One can tell that the film was first a play. Charles Péguy’s 1897 drama was written when he was still an atheist. Dumont picks up on some of its philosophical ideas. It opens on 8 May 1429. Among sand dunes strewn with anti-tank concrete blocks, there is debate about a recent battle. Joan (Lise Leplat Prudhomme), a slip of a girl with a commanding presence, remains convinced that they will liberate France from the English. Saints have told her so. Jean Seberg apart, rarely does anyone close to Joan’s late teenage years play her. Renée Falconetti in Dreyer’s masterpiece was 35; Ingrid Bergman was 39. Casting a pre-pubescent child in the present version stems from belief in Joan’s timelessness.
New Wave FilmsNew Wave Films
Both Péguy and Dumont are influenced by the philosopher Henri Bergson. He perceived reality as a perpetual becoming, forever remaking itself. In Joan we are presented with action as the expression of spiritual truths, a phenomenon constantly repeated over the ages. Hence the reason that Dumont uses modern artefacts to link the 15th century with our own. The scene ends with an extended close-up of Joan as we hear a Christophe composition.
The sequence is reminiscent of the fervently Catholic Robert Bresson, whose meditative shots, exposing our inner souls, suggest what de Caussade called the sacrament of the present moment. It is a silence in which we are left to imagine what is going on inside Joan’s head.

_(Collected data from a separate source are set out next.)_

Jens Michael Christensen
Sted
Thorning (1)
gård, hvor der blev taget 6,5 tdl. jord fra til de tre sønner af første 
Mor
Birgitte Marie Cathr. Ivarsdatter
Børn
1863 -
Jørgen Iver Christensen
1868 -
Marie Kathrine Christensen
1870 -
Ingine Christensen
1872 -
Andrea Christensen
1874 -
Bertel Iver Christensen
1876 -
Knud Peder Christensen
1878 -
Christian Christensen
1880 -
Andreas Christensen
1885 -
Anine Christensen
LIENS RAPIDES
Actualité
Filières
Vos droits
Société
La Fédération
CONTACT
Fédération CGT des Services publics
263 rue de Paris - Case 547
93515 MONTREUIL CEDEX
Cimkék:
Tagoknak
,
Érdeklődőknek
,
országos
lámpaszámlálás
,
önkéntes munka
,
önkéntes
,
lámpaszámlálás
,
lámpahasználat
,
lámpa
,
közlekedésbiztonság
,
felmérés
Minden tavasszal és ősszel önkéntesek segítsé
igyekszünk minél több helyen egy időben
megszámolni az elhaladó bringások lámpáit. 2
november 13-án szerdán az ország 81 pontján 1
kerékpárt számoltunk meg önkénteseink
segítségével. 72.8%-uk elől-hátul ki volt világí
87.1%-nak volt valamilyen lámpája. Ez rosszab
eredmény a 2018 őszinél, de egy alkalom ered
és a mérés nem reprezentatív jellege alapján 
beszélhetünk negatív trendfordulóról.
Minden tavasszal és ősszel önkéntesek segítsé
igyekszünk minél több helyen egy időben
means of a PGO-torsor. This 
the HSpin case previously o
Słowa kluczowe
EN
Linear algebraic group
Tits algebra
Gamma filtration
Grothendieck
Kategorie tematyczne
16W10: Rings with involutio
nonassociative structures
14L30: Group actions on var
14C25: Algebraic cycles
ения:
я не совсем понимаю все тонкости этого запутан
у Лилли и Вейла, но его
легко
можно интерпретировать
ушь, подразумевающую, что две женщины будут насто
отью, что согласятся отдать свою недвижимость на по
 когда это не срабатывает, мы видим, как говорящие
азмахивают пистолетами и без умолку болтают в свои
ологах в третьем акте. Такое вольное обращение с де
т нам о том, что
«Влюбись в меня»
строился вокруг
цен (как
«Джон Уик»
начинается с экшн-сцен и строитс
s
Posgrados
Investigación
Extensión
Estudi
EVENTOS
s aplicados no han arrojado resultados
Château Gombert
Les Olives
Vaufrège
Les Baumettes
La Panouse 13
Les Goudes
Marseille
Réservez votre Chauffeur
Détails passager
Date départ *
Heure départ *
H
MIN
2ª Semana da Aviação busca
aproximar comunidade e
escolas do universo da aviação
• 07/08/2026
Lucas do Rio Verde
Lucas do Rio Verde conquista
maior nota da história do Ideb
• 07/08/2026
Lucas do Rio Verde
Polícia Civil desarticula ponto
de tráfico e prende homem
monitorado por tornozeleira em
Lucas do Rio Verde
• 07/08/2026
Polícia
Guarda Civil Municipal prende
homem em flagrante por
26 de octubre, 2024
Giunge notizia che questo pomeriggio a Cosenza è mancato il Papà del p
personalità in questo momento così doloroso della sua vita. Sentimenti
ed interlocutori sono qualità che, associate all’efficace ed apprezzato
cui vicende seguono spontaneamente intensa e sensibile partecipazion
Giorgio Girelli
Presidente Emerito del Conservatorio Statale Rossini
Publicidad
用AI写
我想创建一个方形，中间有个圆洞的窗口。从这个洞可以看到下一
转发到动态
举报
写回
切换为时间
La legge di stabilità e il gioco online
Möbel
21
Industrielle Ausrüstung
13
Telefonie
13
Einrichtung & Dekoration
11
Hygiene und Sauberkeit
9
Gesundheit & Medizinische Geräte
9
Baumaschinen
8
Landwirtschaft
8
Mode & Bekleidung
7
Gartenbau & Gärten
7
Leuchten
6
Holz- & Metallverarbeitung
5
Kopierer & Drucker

Her occasional skyward glances provide a clue, though Dumont would prefer the Joan figure to represent our quest to discover heaven in ordinary.
George Bernard Shaw’s preface to Saint Joan states that there are no villains in the piece; nor are there in this new film. Clerics do their best to save Joan from damnation on account of the voices that she hears. The problem lies in the malignancy of contemporary dogmas that captivate their reasoning. Joan’s intuition and well-earthed experience of life are more than a match for them. Throughout the film, she questions conventional wisdom, alerting us to the possibility of new beginnings. “We must think of what we must be,” she says.
Joan epitomises our eternal desire for freedom while attending to those inner voices of confusion. It is the mystery of our human condition. Péguy, who subsequently converted to Catholicism, maintained that everything begins in such mysticism and ends in politics. Dumont has created a work of art which gives expression to this notion.